:: Source passage

Within each species the standard text format covers size, structure and shape, coloration, flight, flock and call transliterations. These texts are short but highly focused and convey a lot of information in a small space. The calls section is often accompanied by a sonogram. Each species account also notes whether it is a diurnal or nocturnal migrant, lists other similar species and includes a small ‘thumbnail’ photograph of the species at rest.

Next come illustrations showing upperside, underside and side-on flight views. These 850 images are produced ‘using the latest digital technology’ and, despite my initial misgivings, are actually really good, and very beautiful too. In particular, the side-on illustrations are very impressive indeed and do look like their subject. The colour reproduction is generally good although the upperside images of the Common and Thrush Nightingales are way too dark. There is also some confusion surrounding Arctic Redpoll (here Redpoll) subspecies - the illustration (and photographs) are labelled ‘ssp. hornemanni’ but actually show exilipes.
Although the illustrations are very pleasing from a plumage detail perspective, they are very ‘flat’ and diagrammatic and are less good at conveying ‘jizz’, or how a species actually looks in the field. At the end of the day, most flying passerine identifications (at least of common, familiar birds) are made by this method, synthesising a combination of clues including size, shape, movement, basic tonal pattern and, often, call.

This ‘field feel’ of each species is intended to be addressed by the photographs (2,400 in all) which accompany each account, either as single images or as montages. The latter type of layout, now familiar since its first appearance in the Crossley guides, is well executed and the overall look is very pleasing. The photographs must have been very hard to source and the fact that over a third of them were taken by one person - Michal Skakuj - represents a major achievement indeed.

::::

Problem set
1) List the clues that, according to the field-guide review, are combined when identifying most flying passerines in the field.
2) Continue the field-guide review from its last sentence onward.

:: Records provided

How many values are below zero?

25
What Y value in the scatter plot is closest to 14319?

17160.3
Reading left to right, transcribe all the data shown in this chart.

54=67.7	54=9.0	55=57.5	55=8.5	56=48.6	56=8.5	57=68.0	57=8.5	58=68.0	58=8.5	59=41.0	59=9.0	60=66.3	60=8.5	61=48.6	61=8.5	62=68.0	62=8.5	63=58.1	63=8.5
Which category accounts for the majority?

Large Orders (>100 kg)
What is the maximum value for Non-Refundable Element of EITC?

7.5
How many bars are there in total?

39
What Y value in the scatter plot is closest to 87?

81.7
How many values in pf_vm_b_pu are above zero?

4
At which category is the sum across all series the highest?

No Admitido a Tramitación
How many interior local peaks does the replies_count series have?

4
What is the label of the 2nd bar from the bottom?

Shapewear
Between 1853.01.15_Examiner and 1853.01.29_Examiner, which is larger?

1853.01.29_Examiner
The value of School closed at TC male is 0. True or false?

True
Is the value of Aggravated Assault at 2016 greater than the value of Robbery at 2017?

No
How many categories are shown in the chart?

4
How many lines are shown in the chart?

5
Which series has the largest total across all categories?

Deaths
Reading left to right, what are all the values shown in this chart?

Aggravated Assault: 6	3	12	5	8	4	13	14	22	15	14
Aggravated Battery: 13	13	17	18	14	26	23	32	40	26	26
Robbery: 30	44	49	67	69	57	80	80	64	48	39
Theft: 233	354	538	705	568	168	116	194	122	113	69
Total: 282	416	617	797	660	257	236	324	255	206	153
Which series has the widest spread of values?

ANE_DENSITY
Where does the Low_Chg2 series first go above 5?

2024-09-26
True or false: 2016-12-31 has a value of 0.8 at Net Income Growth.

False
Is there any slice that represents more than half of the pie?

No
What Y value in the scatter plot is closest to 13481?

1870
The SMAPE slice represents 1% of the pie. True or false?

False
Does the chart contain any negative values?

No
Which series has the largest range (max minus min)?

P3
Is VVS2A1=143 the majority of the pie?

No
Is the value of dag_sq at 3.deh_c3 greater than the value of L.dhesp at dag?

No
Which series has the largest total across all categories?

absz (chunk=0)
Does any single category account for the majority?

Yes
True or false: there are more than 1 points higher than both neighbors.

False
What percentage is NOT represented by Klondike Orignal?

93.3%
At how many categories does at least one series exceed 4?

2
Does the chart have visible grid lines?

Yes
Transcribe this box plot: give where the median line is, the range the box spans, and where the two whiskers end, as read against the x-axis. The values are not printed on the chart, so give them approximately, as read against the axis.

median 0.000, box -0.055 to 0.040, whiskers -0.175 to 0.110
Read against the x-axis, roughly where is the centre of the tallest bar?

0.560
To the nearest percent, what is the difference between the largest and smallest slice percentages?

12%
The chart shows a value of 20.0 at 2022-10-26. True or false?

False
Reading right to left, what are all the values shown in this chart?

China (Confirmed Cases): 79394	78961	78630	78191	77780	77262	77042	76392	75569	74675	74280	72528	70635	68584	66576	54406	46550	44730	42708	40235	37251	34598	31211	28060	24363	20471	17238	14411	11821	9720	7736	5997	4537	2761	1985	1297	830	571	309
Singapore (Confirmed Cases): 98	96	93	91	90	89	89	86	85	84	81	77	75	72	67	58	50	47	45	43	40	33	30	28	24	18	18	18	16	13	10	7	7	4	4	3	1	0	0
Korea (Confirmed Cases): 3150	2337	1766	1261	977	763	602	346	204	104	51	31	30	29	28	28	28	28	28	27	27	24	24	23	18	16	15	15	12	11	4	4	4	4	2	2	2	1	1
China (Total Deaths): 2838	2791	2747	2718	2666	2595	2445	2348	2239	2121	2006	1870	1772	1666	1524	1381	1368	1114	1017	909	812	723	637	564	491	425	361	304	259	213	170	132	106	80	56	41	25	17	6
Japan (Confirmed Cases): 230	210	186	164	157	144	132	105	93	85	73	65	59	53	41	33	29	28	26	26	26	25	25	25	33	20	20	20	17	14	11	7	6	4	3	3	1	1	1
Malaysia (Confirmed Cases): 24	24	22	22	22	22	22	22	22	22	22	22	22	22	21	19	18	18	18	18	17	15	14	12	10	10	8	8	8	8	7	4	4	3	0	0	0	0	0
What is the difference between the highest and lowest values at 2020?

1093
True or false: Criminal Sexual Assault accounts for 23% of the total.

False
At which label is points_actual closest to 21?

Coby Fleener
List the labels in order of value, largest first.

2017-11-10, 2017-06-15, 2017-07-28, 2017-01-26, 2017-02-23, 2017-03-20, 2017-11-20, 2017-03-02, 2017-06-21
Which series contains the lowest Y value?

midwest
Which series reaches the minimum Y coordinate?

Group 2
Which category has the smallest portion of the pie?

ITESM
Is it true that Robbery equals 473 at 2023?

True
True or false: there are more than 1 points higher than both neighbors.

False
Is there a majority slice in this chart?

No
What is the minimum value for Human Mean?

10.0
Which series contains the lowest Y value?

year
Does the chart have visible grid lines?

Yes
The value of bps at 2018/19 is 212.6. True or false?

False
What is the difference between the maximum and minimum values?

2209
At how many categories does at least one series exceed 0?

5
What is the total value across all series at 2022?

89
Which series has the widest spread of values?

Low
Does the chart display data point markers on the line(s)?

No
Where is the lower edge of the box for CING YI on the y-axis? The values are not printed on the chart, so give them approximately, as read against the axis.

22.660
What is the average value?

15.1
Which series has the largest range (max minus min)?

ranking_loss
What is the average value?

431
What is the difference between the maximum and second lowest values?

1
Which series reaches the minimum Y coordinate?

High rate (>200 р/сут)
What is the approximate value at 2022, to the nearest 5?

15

::::

Task-by-task answers
1) size, shape, movement, basic tonal pattern, call

2)
The images are, however, highly variable in their quality - flying passerines are not, after all, the most obliging subjects. Some are really good (although some are of birds caught in the act of wing-stretching or taking off rather than actually in flight). Others are very poor and essentially useless for identification purposes. Most of those of Reed Warbler and Common Nightingale, for example, fail to convey any impression of a typical flight view, and the same can be said for many other species.
Most of the photographs certainly communicate at least something of how the birds appear in life but at the end of the day they suffer from the more fundamental, and largely unavoidable, issue faced by all photo guides. Photographs freeze a bird at a particular moment and often fail to convey a more ‘average’ representation of their appearance. Inevitably, this is even more the case with flight photographs (where the average quality and choice of images is less good) than it is with perched birds (where a better selection of higher quality images is available). By contrast, a well-executed painting or two can potentially distil a bird’s essence much more succinctly - see, for example, the lovely ‘thumbnail’ in-flight paintings in the Collins Guide which, in a fraction of the space, convey far more.
Given the constraints of the genre though, this is an impressive piece of work, providing insights into an aspect of bird identification which has been relatively little explored in print. The experienced ‘vis-migger’ or migrant hunter may not find much new here but for the relative newcomer or the collector of photo guides this book could prove a useful reference.